It’s no secret that remote work continues to become the norm for an increasing number of businesses; in fact, the number of permanently remote workers is set to double in 2021, according to a survey completed by Enterprise Technology Research (E.T.R.). Despite that, you still only get one chance to make a first impression on new employees, and according to research done by Gallup, only 12% of employees strongly agree that their organization does a great job of onboarding.
Here are our top 5 tips to ensure your onboarding process is as successful as it can be:
- Have a plan before the first conversation.
Without access to a dedicated company-owned workspace, you must anticipate what employees may need to do their work properly. This includes hardware such as a laptop, or software licenses that are critical to their role. Other factors you might want to include are:
- Access to shared servers, and company logins.
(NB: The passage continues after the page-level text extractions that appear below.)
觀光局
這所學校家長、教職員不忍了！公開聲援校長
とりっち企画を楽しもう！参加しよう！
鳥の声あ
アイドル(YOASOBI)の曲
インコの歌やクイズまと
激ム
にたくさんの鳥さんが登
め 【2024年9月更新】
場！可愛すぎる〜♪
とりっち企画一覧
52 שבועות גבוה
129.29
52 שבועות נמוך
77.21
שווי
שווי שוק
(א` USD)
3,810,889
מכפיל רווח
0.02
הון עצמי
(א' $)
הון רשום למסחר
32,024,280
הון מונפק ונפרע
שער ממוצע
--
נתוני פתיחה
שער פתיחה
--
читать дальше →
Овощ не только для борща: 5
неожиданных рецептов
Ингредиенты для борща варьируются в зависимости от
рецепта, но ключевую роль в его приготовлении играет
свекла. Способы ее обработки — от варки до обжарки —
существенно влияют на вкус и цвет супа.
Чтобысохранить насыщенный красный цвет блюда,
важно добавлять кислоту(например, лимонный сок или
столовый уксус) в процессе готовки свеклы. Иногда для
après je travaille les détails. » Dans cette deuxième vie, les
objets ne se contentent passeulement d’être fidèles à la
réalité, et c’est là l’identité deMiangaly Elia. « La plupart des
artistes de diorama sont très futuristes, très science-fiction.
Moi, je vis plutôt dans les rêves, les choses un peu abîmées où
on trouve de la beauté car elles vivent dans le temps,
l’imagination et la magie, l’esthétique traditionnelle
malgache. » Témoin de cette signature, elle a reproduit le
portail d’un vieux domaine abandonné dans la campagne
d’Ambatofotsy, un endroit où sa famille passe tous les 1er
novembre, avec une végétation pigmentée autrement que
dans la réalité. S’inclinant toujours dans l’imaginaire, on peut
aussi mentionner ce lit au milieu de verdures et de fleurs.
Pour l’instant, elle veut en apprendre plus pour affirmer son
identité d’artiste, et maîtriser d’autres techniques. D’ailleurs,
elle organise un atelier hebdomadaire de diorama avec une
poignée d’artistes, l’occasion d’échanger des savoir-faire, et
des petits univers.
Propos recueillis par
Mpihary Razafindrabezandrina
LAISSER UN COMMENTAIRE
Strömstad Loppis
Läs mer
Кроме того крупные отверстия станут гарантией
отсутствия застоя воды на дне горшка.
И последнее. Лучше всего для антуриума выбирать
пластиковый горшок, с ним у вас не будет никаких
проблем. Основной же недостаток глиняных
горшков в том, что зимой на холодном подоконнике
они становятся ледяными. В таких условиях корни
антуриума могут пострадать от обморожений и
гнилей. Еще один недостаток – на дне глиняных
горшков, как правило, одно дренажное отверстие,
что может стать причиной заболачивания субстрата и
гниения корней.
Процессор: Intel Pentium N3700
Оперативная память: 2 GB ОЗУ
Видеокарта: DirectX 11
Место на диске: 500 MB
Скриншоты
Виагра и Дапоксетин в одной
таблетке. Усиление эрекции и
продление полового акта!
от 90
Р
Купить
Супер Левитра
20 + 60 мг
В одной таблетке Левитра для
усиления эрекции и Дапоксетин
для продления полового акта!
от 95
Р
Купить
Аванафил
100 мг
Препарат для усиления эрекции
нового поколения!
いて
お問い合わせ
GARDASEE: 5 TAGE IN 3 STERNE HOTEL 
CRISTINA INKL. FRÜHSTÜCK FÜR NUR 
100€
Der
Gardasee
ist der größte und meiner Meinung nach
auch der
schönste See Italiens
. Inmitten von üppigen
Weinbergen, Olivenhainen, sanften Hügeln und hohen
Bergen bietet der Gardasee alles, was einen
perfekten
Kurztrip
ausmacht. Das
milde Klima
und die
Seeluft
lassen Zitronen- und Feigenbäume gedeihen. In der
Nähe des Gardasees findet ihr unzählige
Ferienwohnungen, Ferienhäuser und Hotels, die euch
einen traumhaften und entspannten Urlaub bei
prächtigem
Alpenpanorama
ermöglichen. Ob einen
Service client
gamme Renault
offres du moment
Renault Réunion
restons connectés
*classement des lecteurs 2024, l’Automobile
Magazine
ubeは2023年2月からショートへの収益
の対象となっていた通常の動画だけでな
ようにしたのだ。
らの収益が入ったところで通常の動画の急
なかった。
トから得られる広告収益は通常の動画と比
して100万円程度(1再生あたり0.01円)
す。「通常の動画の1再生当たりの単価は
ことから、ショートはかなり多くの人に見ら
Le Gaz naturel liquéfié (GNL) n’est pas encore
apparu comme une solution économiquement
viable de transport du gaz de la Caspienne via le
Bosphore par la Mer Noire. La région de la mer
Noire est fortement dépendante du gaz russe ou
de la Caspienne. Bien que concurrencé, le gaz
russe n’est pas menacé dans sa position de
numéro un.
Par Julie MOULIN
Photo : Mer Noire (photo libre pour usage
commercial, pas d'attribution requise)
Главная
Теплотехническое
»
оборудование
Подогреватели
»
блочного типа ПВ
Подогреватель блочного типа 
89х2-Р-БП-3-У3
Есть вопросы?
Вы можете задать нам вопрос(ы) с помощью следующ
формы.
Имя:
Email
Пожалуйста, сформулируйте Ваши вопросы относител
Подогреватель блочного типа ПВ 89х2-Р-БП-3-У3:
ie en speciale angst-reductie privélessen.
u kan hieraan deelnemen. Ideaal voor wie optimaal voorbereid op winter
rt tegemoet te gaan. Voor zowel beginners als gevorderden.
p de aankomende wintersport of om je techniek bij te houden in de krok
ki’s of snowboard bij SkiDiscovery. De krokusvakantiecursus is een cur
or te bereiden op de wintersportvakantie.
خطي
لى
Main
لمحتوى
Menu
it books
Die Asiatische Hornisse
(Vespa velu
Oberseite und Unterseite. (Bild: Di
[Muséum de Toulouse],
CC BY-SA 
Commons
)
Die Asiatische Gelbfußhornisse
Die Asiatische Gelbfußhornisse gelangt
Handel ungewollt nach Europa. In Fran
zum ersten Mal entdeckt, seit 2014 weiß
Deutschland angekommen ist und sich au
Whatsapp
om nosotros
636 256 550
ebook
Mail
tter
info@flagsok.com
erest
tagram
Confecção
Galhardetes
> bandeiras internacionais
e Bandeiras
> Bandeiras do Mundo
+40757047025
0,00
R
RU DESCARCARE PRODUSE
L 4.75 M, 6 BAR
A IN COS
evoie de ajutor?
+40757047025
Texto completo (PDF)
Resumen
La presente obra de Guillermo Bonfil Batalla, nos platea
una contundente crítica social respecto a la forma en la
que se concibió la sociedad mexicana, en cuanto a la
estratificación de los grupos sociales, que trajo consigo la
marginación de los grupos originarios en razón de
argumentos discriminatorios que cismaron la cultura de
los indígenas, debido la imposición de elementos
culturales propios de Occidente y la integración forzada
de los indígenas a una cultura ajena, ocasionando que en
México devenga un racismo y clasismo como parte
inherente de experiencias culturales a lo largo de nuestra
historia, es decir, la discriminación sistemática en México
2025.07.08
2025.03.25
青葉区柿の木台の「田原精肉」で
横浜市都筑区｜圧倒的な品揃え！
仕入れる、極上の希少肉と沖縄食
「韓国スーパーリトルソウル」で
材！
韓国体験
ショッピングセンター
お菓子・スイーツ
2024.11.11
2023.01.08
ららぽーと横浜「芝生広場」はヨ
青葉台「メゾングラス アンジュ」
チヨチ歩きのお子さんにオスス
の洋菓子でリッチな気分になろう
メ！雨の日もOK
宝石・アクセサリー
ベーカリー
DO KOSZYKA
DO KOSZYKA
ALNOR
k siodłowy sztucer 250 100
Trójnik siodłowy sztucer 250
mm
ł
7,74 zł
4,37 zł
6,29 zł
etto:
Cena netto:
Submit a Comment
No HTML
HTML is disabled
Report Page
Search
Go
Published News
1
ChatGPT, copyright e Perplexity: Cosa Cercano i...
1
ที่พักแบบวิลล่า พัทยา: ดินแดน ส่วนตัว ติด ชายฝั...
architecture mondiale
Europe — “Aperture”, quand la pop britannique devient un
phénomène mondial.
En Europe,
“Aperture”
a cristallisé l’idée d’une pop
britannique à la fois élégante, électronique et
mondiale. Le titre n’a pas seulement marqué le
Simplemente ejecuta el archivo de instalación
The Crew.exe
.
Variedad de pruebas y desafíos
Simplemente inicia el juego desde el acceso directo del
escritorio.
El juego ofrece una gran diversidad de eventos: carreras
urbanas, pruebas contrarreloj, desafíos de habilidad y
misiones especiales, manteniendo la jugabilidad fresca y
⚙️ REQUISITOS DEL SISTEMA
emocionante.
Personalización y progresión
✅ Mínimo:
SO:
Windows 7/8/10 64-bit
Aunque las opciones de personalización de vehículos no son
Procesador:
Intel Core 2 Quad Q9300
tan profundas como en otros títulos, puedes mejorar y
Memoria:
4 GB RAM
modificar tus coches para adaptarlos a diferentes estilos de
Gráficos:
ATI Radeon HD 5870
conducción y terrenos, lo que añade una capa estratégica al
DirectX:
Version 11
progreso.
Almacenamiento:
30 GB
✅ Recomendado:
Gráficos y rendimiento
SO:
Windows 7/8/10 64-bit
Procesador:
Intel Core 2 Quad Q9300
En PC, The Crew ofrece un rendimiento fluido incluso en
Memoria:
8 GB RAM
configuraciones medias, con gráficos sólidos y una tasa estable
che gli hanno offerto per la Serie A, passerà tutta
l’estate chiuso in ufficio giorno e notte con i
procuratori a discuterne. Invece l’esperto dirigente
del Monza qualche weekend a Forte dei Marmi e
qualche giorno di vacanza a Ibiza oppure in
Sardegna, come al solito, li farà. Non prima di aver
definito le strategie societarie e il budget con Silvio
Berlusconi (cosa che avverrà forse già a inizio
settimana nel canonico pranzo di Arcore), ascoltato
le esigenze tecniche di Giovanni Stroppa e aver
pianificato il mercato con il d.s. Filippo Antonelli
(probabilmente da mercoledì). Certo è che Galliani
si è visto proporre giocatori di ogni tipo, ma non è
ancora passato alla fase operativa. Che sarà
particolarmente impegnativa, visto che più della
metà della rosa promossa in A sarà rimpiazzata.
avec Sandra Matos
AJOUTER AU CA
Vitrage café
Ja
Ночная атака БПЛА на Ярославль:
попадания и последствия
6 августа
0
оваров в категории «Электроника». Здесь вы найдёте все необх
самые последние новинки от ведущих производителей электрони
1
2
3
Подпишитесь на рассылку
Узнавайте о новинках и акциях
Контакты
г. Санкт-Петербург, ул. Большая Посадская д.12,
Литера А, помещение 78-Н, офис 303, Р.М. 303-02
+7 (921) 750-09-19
- Wi-Fi or upgraded internet plans.
- Security measures such as VPNs.
- Tools for virtual conferencing such as noise-canceling headphones or webcams.
- Clearly explain your onboarding process, milestones, and responsibilities.
Proper alignment between employees and the organization is paramount from the beginning. When you update your onboarding process, fully articulate what milestones the employees can expect once they begin their new role. Provide a digital copy of your process that employees can easily refer to later on. Fully remote work is new for many of us, providing new employees with a clear roadmap of what to expect will almost always reduce the anxiety new staff face with their role.
- Virtual introductions are vital.
In a pre-COVID-19 world walking new employees through the office can help new hires feel more welcomed in their new environment; the virtual equivalent of this should still be implemented. Virtual introductions are an incredibly easy process for new hires to meet their colleagues, to understand the management structure, and company culture. Instead of taking out a new hire for lunch, try a coffee or tea meeting to get to know each other better. We may be physically distanced, but we don’t have to be socially distanced.
- Keep staff engaged.
Many organizations are implementing weekly scheduled “coffee chats” through virtual platforms to replace the conversations staff may have had over coffee in the morning, or at lunch. This could also extend to scheduled group exercise, yoga, or meditation classes – get creative, and survey your staff and see what virtual group activity would resonate most. Here are 5 examples of virtual games that remote teams can play together.
- Ask for feedback.
Over the last year, every organization has had to pivot to some degree and be agile with its business practices. Remote onboarding is a relatively new process, and you’re not going to perfect it with your first batch of new hires. Being open to feedback is a universally positive facet of any company culture, and you can do that through a variety of methods such as post-hire surveys, and regularly scheduled one-on-ones. New staff has an outsider’s perspective on your organization, and their feedback might lead to a more positive experience for everyone involved.